> YOUR INSTRUCTIONS
Reproduce each line of the listing exactly.

> PROVIDED MATERIAL
:::
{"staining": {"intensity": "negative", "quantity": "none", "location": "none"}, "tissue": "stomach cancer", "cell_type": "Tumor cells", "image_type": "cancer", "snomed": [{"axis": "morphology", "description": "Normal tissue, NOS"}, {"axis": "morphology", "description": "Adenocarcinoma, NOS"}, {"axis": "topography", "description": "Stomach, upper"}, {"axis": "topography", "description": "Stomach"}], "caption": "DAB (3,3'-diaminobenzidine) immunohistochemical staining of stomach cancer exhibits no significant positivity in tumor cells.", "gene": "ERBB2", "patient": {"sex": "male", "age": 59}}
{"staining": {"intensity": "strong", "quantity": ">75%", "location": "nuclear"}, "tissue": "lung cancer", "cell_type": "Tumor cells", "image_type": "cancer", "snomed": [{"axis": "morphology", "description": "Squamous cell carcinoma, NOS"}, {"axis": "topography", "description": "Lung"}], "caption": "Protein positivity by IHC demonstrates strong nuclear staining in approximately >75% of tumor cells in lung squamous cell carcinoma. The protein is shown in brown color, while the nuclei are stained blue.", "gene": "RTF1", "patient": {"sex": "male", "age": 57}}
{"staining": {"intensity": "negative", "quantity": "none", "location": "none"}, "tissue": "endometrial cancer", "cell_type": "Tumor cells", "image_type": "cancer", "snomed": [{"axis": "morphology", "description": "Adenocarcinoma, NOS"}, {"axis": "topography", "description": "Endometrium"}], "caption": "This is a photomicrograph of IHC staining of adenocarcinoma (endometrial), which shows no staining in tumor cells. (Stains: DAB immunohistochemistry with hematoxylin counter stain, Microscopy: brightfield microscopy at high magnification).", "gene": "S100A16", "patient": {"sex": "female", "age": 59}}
:::
> OUTPUT FOR THIS EXERCISE
{"staining": {"intensity": "negative", "quantity": "none", "location": "none"}, "tissue": "stomach cancer", "cell_type": "Tumor cells", "image_type": "cancer", "snomed": [{"axis": "morphology", "description": "Normal tissue, NOS"}, {"axis": "morphology", "description": "Adenocarcinoma, NOS"}, {"axis": "topography", "description": "Stomach, upper"}, {"axis": "topography", "description": "Stomach"}], "caption": "DAB (3,3'-diaminobenzidine) immunohistochemical staining of stomach cancer exhibits no significant positivity in tumor cells.", "gene": "ERBB2", "patient": {"sex": "male", "age": 59}}
{"staining": {"intensity": "strong", "quantity": ">75%", "location": "nuclear"}, "tissue": "lung cancer", "cell_type": "Tumor cells", "image_type": "cancer", "snomed": [{"axis": "morphology", "description": "Squamous cell carcinoma, NOS"}, {"axis": "topography", "description": "Lung"}], "caption": "Protein positivity by IHC demonstrates strong nuclear staining in approximately >75% of tumor cells in lung squamous cell carcinoma. The protein is shown in brown color, while the nuclei are stained blue.", "gene": "RTF1", "patient": {"sex": "male", "age": 57}}
{"staining": {"intensity": "negative", "quantity": "none", "location": "none"}, "tissue": "endometrial cancer", "cell_type": "Tumor cells", "image_type": "cancer", "snomed": [{"axis": "morphology", "description": "Adenocarcinoma, NOS"}, {"axis": "topography", "description": "Endometrium"}], "caption": "This is a photomicrograph of IHC staining of adenocarcinoma (endometrial), which shows no staining in tumor cells. (Stains: DAB immunohistochemistry with hematoxylin counter stain, Microscopy: brightfield microscopy at high magnification).", "gene": "S100A16", "patient": {"sex": "female", "age": 59}}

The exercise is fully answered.